[[ INPUT FOR THIS TASK, beginning ]]
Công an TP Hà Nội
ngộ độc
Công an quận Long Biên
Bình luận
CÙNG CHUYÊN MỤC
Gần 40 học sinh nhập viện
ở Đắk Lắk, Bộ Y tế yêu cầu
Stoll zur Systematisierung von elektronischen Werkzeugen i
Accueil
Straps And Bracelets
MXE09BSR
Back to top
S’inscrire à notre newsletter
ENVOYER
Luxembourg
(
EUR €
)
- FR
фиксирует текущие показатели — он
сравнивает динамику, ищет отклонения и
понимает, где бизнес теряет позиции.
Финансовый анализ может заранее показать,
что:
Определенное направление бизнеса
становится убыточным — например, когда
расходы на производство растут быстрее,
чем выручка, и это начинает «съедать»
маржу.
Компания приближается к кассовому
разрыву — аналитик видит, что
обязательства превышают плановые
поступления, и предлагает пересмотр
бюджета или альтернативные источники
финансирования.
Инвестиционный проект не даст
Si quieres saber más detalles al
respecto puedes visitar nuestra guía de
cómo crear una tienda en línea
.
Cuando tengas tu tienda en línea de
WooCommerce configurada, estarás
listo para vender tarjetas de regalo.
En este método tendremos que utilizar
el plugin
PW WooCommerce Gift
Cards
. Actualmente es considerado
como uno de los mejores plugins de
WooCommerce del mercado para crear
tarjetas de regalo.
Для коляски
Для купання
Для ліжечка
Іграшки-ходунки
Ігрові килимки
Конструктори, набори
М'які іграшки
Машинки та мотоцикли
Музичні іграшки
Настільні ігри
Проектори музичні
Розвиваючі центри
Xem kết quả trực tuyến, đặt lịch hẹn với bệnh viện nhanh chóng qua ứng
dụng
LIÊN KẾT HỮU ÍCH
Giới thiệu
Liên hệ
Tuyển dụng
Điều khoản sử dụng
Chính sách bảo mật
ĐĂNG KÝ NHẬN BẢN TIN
[[ INPUT FOR THIS TASK, end ]]
Every single line of the data above must be set down again exactly.

ANSWER TO THE PROBLEM:
Công an TP Hà Nội
ngộ độc
Công an quận Long Biên
Bình luận
CÙNG CHUYÊN MỤC
Gần 40 học sinh nhập viện
ở Đắk Lắk, Bộ Y tế yêu cầu
Stoll zur Systematisierung von elektronischen Werkzeugen i
Accueil
Straps And Bracelets
MXE09BSR
Back to top
S’inscrire à notre newsletter
ENVOYER
Luxembourg
(
EUR €
)
- FR
фиксирует текущие показатели — он
сравнивает динамику, ищет отклонения и
понимает, где бизнес теряет позиции.
Финансовый анализ может заранее показать,
что:
Определенное направление бизнеса
становится убыточным — например, когда
расходы на производство растут быстрее,
чем выручка, и это начинает «съедать»
маржу.
Компания приближается к кассовому
разрыву — аналитик видит, что
обязательства превышают плановые
поступления, и предлагает пересмотр
бюджета или альтернативные источники
финансирования.
Инвестиционный проект не даст
Si quieres saber más detalles al
respecto puedes visitar nuestra guía de
cómo crear una tienda en línea
.
Cuando tengas tu tienda en línea de
WooCommerce configurada, estarás
listo para vender tarjetas de regalo.
En este método tendremos que utilizar
el plugin
PW WooCommerce Gift
Cards
. Actualmente es considerado
como uno de los mejores plugins de
WooCommerce del mercado para crear
tarjetas de regalo.
Для коляски
Для купання
Для ліжечка
Іграшки-ходунки
Ігрові килимки
Конструктори, набори
М'які іграшки
Машинки та мотоцикли
Музичні іграшки
Настільні ігри
Проектори музичні
Розвиваючі центри
Xem kết quả trực tuyến, đặt lịch hẹn với bệnh viện nhanh chóng qua ứng
dụng
LIÊN KẾT HỮU ÍCH
Giới thiệu
Liên hệ
Tuyển dụng
Điều khoản sử dụng
Chính sách bảo mật
ĐĂNG KÝ NHẬN BẢN TIN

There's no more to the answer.